Work to be completed —
Copy out each line below verbatim, skipping any picture.

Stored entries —
○ ○ ○ ○ ○ ○ ○

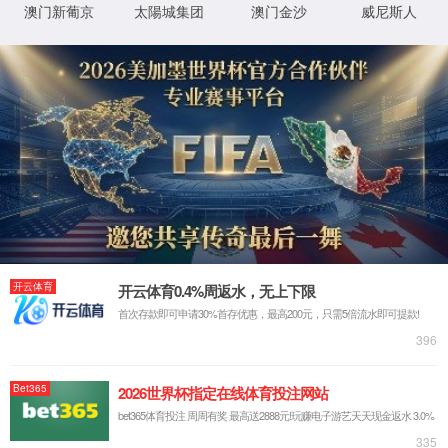
网站首页
领创™ 安全打印
领创™ 安全打印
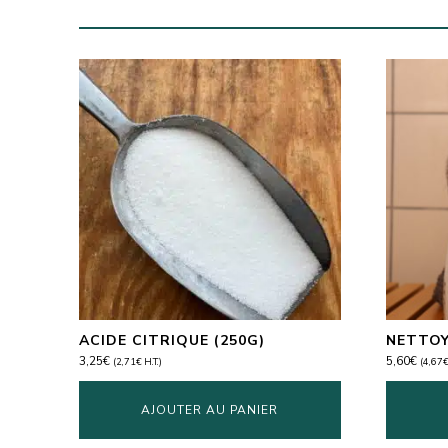
ACIDE CITRIQUE (250G)
NETTOY
3,25
€
5,60
€
(
2,71
€
H.T.)
(
4,67
AJOUTER AU PANIER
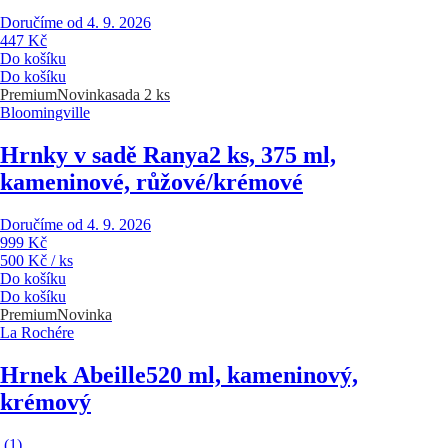
Doručíme od 4. 9. 2026
447 Kč
Do košíku
Do košíku
Premium
Novinka
sada 2 ks
Bloomingville
Hrnky v sadě Ranya
2 ks, 375 ml,
kameninové, růžové/krémové
Doručíme od 4. 9. 2026
999 Kč
500 Kč / ks
Do košíku
Do košíku
Premium
Novinka
La Rochére
Hrnek Abeille
520 ml, kameninový,
krémový
(
1
)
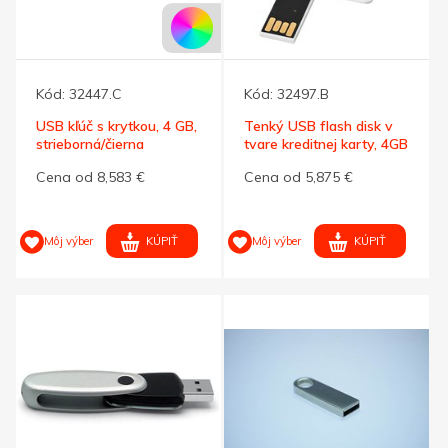
Kód:
32447.C
Kód:
32497.B
USB kľúč s krytkou, 4 GB,
Tenký USB flash disk v
strieborná/čierna
tvare kreditnej karty, 4GB
Cena od 8,583 €
Cena od 5,875 €
KÚPIŤ
KÚPIŤ
Môj výber
Môj výber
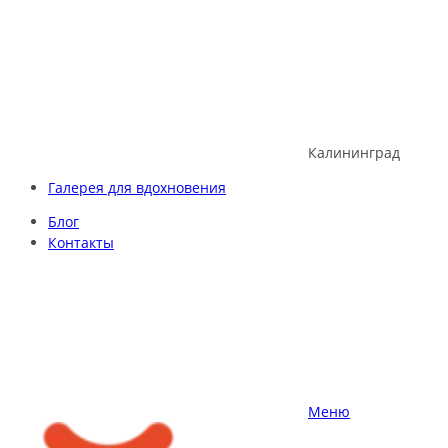
Skip
to
content
Калининград
Галерея для вдохновения
Блог
Контакты
Меню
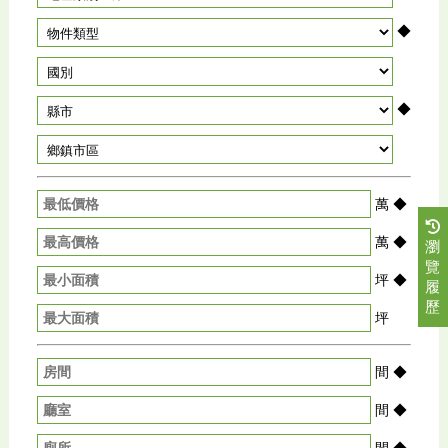
◆
◆
萬
◆
萬
◆
瀏
覽
坪
◆
履
歷
坪
間
◆
間
◆
間
◆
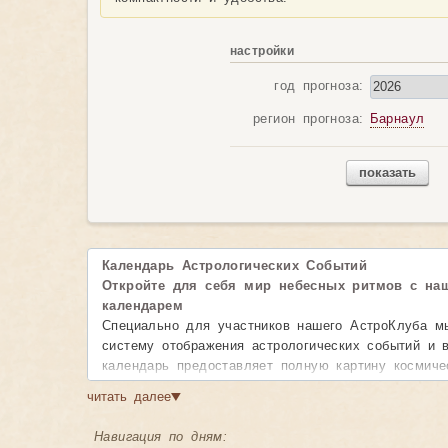
настройки
год прогноза:
регион прогноза:
Барнаул
показать
Календарь Астрологических Событий
Откройте для себя мир небесных ритмов с на
календарем
Специально для участников нашего АстроКлуба м
систему отображения астрологических событий и
календарь предоставляет полную картину космиче
планировать свою жизнь в гармонии с движением 
читать далее
▼
Возможности календаря:
Навигация по дням:
• Детальная информация о событиях
— точное 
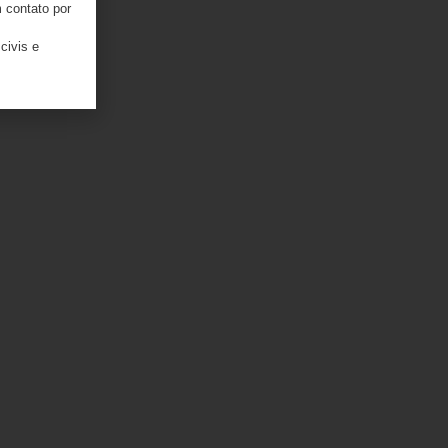
 contato por
civis e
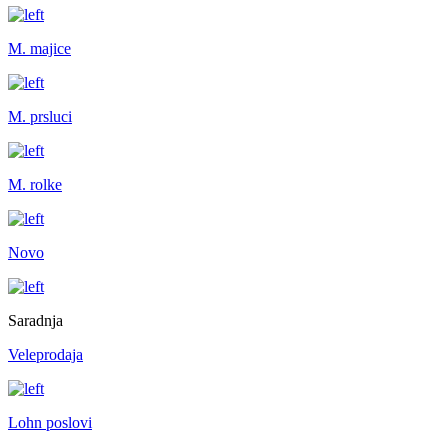
M. majice
M. prsluci
M. rolke
Novo
Saradnja
Veleprodaja
Lohn poslovi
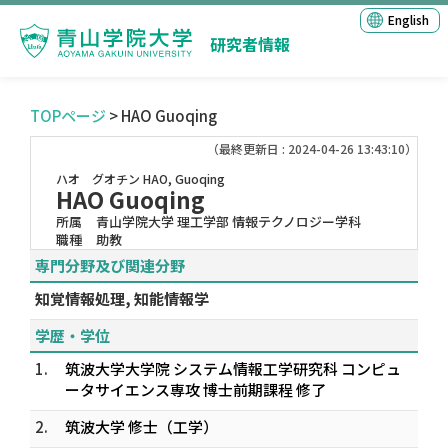
English
研究者情報
TOPページ
> HAO Guoqing
（最終更新日 : 2024-04-26 13:43:10）
ハオ グオチン
HAO, Guoqing
HAO Guoqing
所属
青山学院大学 理工学部 情報テクノロジー学科
職種
助教
専門分野及び関連分野
知覚情報処理, 知能情報学
学歴・学位
1.
筑波大学大学院 システム情報工学研究科 コンピュ
ータサイエンス専攻 博士前期課程 修了
2.
筑波大学 修士（工学）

○ ○ ○ ○ ○ ○ ○

Task output —
网站首页
领创™ 安全打印
领创™ 安全打印
ACIDE CITRIQUE (250G)
NETTOY
3,25
€
5,60
€
(
2,71
€
H.T.)
(
4,67
AJOUTER AU PANIER
Doručíme od 4. 9. 2026
447 Kč
Do košíku
Do košíku
Premium
Novinka
sada 2 ks
Bloomingville
Hrnky v sadě Ranya
2 ks, 375 ml,
kameninové, růžové/krémové
Doručíme od 4. 9. 2026
999 Kč
500 Kč / ks
Do košíku
Do košíku
Premium
Novinka
La Rochére
Hrnek Abeille
520 ml, kameninový,
krémový
(
1
)
Kód:
32447.C
Kód:
32497.B
USB kľúč s krytkou, 4 GB,
Tenký USB flash disk v
strieborná/čierna
tvare kreditnej karty, 4GB
Cena od 8,583 €
Cena od 5,875 €
KÚPIŤ
KÚPIŤ
Môj výber
Môj výber
Skip
to
content
Калининград
Галерея для вдохновения
Блог
Контакты
Меню
◆
◆
萬
◆
萬
◆
瀏
覽
坪
◆
履
歷
坪
間
◆
間
◆
間
◆
настройки
год прогноза:
регион прогноза:
Барнаул
показать
Календарь Астрологических Событий
Откройте для себя мир небесных ритмов с на
календарем
Специально для участников нашего АстроКлуба м
систему отображения астрологических событий и
календарь предоставляет полную картину космиче
планировать свою жизнь в гармонии с движением 
читать далее
▼
Возможности календаря:
Навигация по дням:
• Детальная информация о событиях
— точное 
 contato por
civis e
M. majice
M. prsluci
M. rolke
Novo
Saradnja
Veleprodaja
Lohn poslovi
English
研究者情報
TOPページ
> HAO Guoqing
（最終更新日 : 2024-04-26 13:43:10）
ハオ グオチン
HAO, Guoqing
HAO Guoqing
所属
青山学院大学 理工学部 情報テクノロジー学科
職種
助教
専門分野及び関連分野
知覚情報処理, 知能情報学
学歴・学位
1.
筑波大学大学院 システム情報工学研究科 コンピュ
ータサイエンス専攻 博士前期課程 修了
2.
筑波大学 修士（工学）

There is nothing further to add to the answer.